Low-Fat, High-Protein Cicadas: New Health Snack?

Low-Fat, High-Protein Cicadas: New Health Snack? Hmm, I do like asparagus.

Wednesday, May 5, 2004

Have computer virus. No Internet access. No Foodgoat post. :(

Monday, May 3, 2004

Dad accused of smacking son with a snack via veg blog
Having recently discovered the handy-dandy Blog This! button (which has made posting links on the Firmary blog waaaaay easier), I figured I'd start sharing interesting food news on the Foodgoat blog as well. I'm all about sharing information. Also, it will relieve any guilt I may have for not posting as much about my own food experiences in the next few weeks while moving.

The power plant is run by nuts! via envirotech



Well, Hobby Day turned out to be quite a lot of fun, and everyone seemed to enjoy my little guess-the-store-brand-of-honey-and-olive-oil tasting. I felt a little badly at first because people would say "Oh, did you make the bread?!" Umm, no. "Oh, so you made the honey!" No, I didn't. "You made the olive oil!?" Alas, no again. Sorry, my hobby is just eating things and telling people that I ate them.
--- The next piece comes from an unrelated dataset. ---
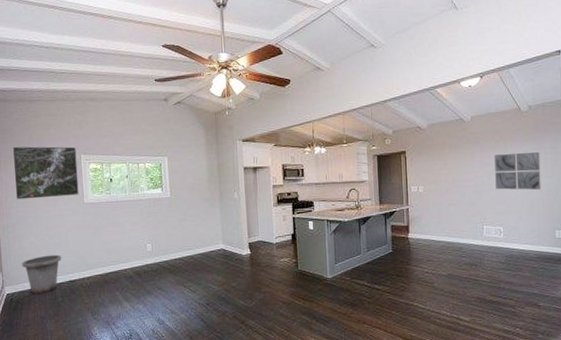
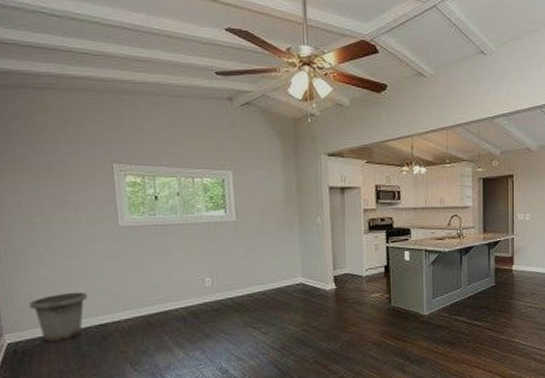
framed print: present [13,146,79,200] -> none [11,150,111,220]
Surprisingly, no clear winners though: of the West Side market honeys, some preferred the sweeter Ohio spring blossom while others preferred the deeper and more robust Ohio fall flowers honey, and a few favored the Sue Bee Special NASCAR edition honey from the grocery store (which, interestingly, everyone said tasted like what they were "used to"). I thought the telling the difference between the unfiltered extra virgin olive oil from Galucci's and the Carabelli's mild olive oil from the store would be easy for people, and it was for some but not for others.

There have been few food adventures of late, because more than once we have forgotten to eat, immersed as we are in fixing-up-the-new-house-and-trying-to-get-rid-of-old-lady-smell adventures. I now know how to paint a ceiling and that ugly lace curtains are virtual sponges of musty odor, and Foodgoat can mud walls. And you should see me in my Home Depot painter cap.

However, I did manage to steal away today to one of my favorite places in the world, Half Price Books. I managed to score from the clearance section in the back, usually a graveyard of Oprah's Book Club and B-list celebrity tell-alls, two great cookbooks, Betty Fussell's I Hear America Singing: The Cooks and Recipes of American Regional Cuisine and Bob Blumer's The Surreal Gourmet: Real Food for Pretend Chefs. $1 each! Woo hoo!